Against Nebraska, the work in progress could be viewed two ways in a story of two halves:
In the first half, the Cornhuskers scorched the Bruins. Moreau and reserve cornerback Brandon Sermons were beaten one-on-one for touchdowns. Safety Randall Goforth was hurdled for a touchdown.
In the second half, the Bruins locked things down as Nebraska quarterback Taylor Martinez struggled to complete 10 of 19 passes for a paltry 87 yards.
"We learned a lot last game," said Jefferson, who had nine tackles against Nebraska. "We made plays on the ball. But we could have made even more plays than we did."
Defensive coordinator Lou Spanos said the first-half woes could not be placed entirely on the secondary. "We were trying things to take the pressure off them," he said. "We couldn't get to the quarterback."

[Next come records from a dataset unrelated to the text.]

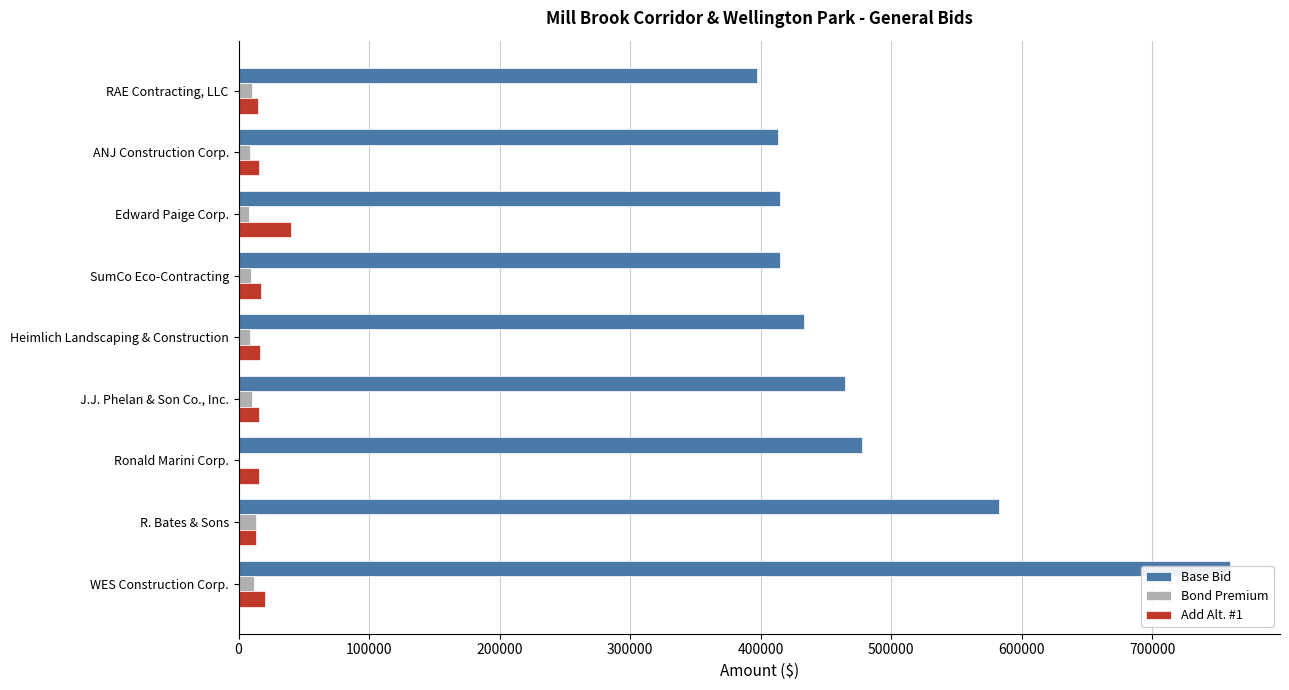

What is the average value of the Bond Premium series?

8858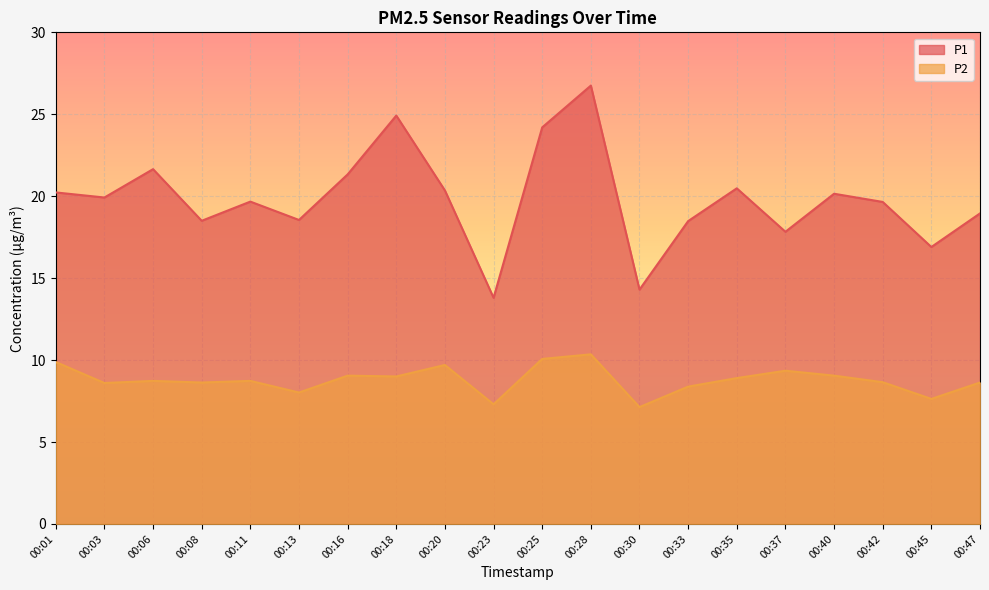

What is the value of the P2 point at the 11th from the left?

10.1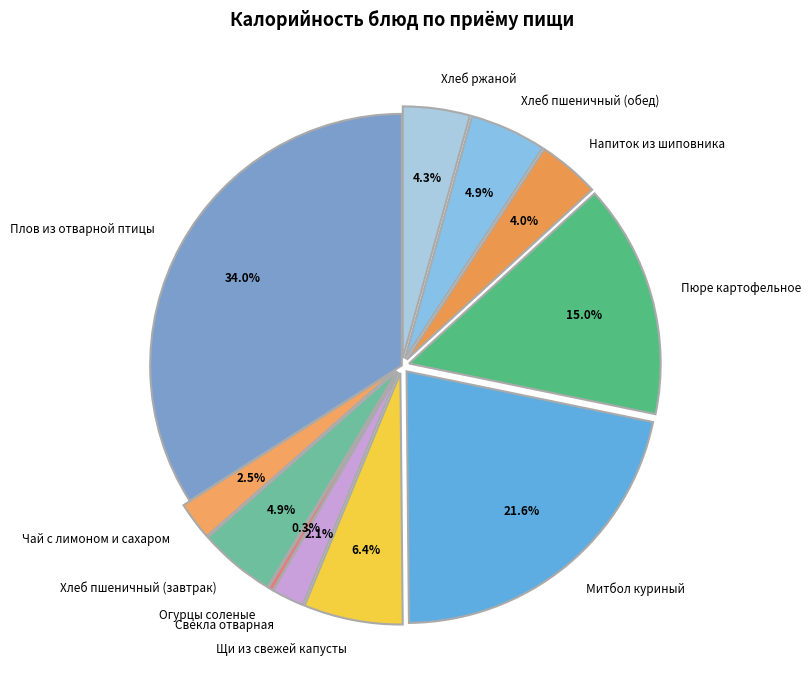

Approximately how many times larger is the value at Митбол куриный compared to Напиток из шиповника?

5.4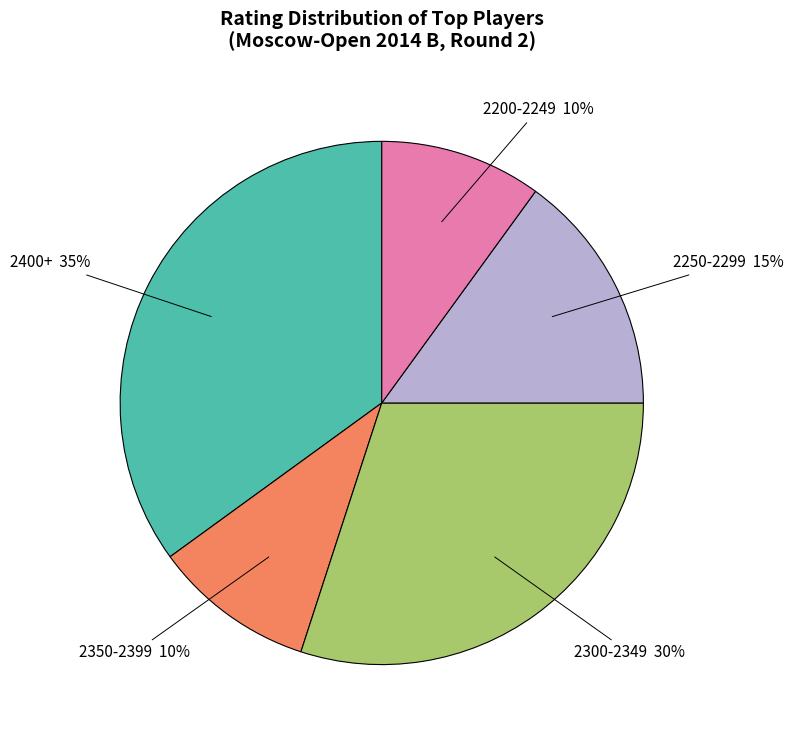

Which slice is the largest?

2400+ 35%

The Bruins have four sacks in two games. They will need to apply more pressure once Pac-12 Conference play begins.
For now, Mora is happy.
"They are going to have their setbacks sometimes because they are young and they don't have experience," Mora said. "But I feel we have really made progress back there."
Freshman cornerback Priest Willis made his college debut against Nebraska, but was limited to special teams work.
Mora said Willis will be an asset to the secondary at some point. He has been slowed by a shoulder injury.
"As the season goes on and he gets himself in better shape, you'll see more of Priest Willis," Mora said. "He did a good job on the kickoff team. He missed summer training, so he didn't have the benefit of the off-season that some of the other guys had."
Green with envy
Mora was preaching team play to the Bruins before practice and to the media afterward. His shining example?
Bill Russell — not the former Dodgers shortstop, but the one-time Boston Celtic.
Mora said he showed a video about Russell to the team and called him "the greatest winner of team sports."
"He played 21 years of organized basketball and won 18 championships," Mora said. "Everything about him was about the team, the team winning."